Don’t think of these as also-rans; a case could be made for bumping any of these titles up to top-10 status. They are listed in alphabetical order. Dishes mentioned can be found online at washingtonpost.com/recipes .
Washington Post’s also-recommended cookbooks of 2011
“The Art of Eating Cookbook: Essential Recipes From the First 25 Years,”by Edward Behr (University of California Press, $39.95). The slim volume celebrates the quarterly magazine, its editor’s distinctive voice and a way of writing recipes for those who know how to cook.
“Big Vegan: More Than 350 Recipes, No Meat/No Dairy, All Delicious,” by Robin Asbell (Chronicle, $29.95). This paperback has the counter appeal and substance of a hardcover book. The chef-author’s emphasis is on balancing sweet, salty, bitter, sour and umami.
Recipe to try: Quick Refried-Bean Quesadillas With Corny Salsa Verde.
“Cooking in the Moment: A Year of Seasonal Recipes,” by Andrea Reusing (Clarkson Potter, $35). A modest volume that begs to be cooked through, page by page. The author is the chef at Lantern in Chapel Hill, N.C.
Recipe to try: Kale Panini.
“Eleven Madison Park: The Cookbook,” by Daniel Humm and Will Guidara (Little, Brown, $50). Stunning. Chances of re-creating a complex dish so that it looks like what’s in the accompanying photograph seem slim, at least for mere mortals.
“The Food of Spain,” by Claudia Roden (Ecco, $39.99). The book is big, but the recipes are not complex, affording opportunities to work them into a weeknight rotation.
“Goat: Meat, Milk, Cheese,” by Bruce Weinstein and Mark Scarbrough (Stewart, Tabori & Chang, $29.95). The prolific authors’ research and recipes go a long way toward providing solutions for a 21st-century carnivore’s dilemma: better red-meat eating.
“How to Cook Indian: More Than 500 Classic Recipes for the Modern Kitchen,” by Sanjeev Kapoor (Stewart, Tabori & Chang, $29.95). Encyclopedic, and indicative of the author’s enormous influence on his country’s cuisine.
Recipe to try: Kolambi Kaju Curry.
“The Intolerant Gourmet: Glorious Food Without Gluten & Lactose,” by Barbara Kafka (Artisan; $29.95). The winner of a James Beard lifetime achievement award offers truly inclusive food, with helpful pantry notes and ingredient glossaries.
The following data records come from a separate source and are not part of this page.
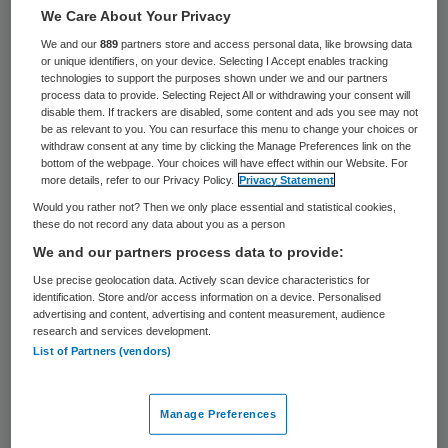
We Care About Your Privacy
Het IJsselland Ziekenhuis in Capelle aan den
We and our
889
partners store and access personal data, like browsing data
IJssel heeft op de afdeling cardiologie
or unique identifiers, on your device. Selecting I Accept enables tracking
technologies to support the purposes shown under we and our partners
ingrijpende maatregelen genomen na de
process data to provide. Selecting Reject All or withdrawing your consent will
dood van twee tieners. Dat heeft de raad
disable them. If trackers are disabled, some content and ads you see may not
be as relevant to you. You can resurface this menu to change your choices or
van bestuur op de website laten weten.
withdraw consent at any time by clicking the Manage Preferences link on the
bottom of the webpage. Your choices will have effect within our Website. For
more details, refer to our Privacy Policy.
Privacy Statement
In mei dit jaar overleed volgens De
Would you rather not? Then we only place essential and statistical cookies,
Telegraaf en het AD een 19-jarige jongen
these do not record any data about you as a person
We and our partners process data to provide:
nadat hij tot tweemaal toe was onderzocht
Use precise geolocation data. Actively scan device characteristics for
door de afdeling cardiologie van het
identification. Store and/or access information on a device. Personalised
ziekenhuis. In 2013 was er al een sterfgeval
advertising and content, advertising and content measurement, audience
research and services development.
van een 16-jarige meisje. Na het overlijden
List of Partners (vendors)
van de jongen heeft het bestuur in mei aan
het Erasmus MC gevraagd om de
Manage Preferences
verantwoordelijkheid van de afdeling op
Recipes to try: Buckwheat Tabbouleh, Turkey and Cranberry Meatloaf, Chestnut Doughnut Holes.
“Momofuku Milk Bar,” by Christina Tosi (Clarkson Potter, $35). It’s almost not fair; the pastry chef of Momofuku in New York has an unerring sweet tooth, and her prose is entertaining enough for bedtime reading.
“The Mozza Cookbook: Recipes From Los Angeles’s Favorite Italian Restaurant and Pizzeria,” by Nancy Silverton with Matt Molina and Carolynn Carreno (Knopf, $35). This is food you first eat with your eyes, in restaurant-size portions.
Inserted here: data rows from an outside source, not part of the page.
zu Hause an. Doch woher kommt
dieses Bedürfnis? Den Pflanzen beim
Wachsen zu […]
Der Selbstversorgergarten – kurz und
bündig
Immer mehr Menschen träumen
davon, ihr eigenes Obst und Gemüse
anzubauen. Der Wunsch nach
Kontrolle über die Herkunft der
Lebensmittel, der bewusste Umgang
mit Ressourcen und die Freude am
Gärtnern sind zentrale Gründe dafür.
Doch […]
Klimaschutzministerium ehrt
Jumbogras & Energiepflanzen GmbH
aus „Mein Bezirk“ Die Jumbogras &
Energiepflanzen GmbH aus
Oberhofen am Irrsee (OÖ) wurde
Recipe to try: Nancy’s Chopped Salad.
“The New Southern Garden Cookbook: Enjoying the Best From Homegrown Gardens, Farmers’ Markets, Roadside Stands, & CSA Farm Boxes,” by Sheri Castle (University of North Carolina Press, $35). Arranged by ingredient, the book acknowledges vegetable love in the South. Slow-cooker variations are included.
“The One-Block Feast: An Adventure in Food From Yard to Table,” by Margo True and the staff of Sunset magazine (Ten Speed Press, $24.99). A straightforward, soup-to-nuts DIY seasonal guide for the committed locavore.
“Ruhlman’s Twenty: 20 Techniques, 100 Recipes, a Cook’s Manifesto,” by Michael Ruhlman (Chronicle, $40). The Cleveland food writer draws from his kitchen time with some of the country’s best chefs to synthesize a strategy for home cooks. Recipe to try: Roasted Cauliflower With Browned Butter.
“Serious Eats: A Comprehensive Guide to Making & Eating Delicious Food Wherever You Are,” by Ed Levine and the editors of SeriousEats.com (Clarkson Potter, $27.99). An obsessive collection of lists and mini-treatises on the nation’s best pizza, barbecue, street and other “serious” food, with 50 new recipes for those who want to eat in. (Smoky pickled okra, anyone?)
“ Southern Biscuits , ” by Nathalie Dupree and Cynthia Graubart (Gibbs-Smith, $21.99). We can’t think of a better or more definitive source for such a worthy undertaking.
Recipes to try: Goat Butter Biscuits, Pimento Cheese Biscuits.
“Vegetables From an Italian Garden,” by the editors of Phaidon (Phaidon, $39.95). A lovely collection of simple seasonal dishes.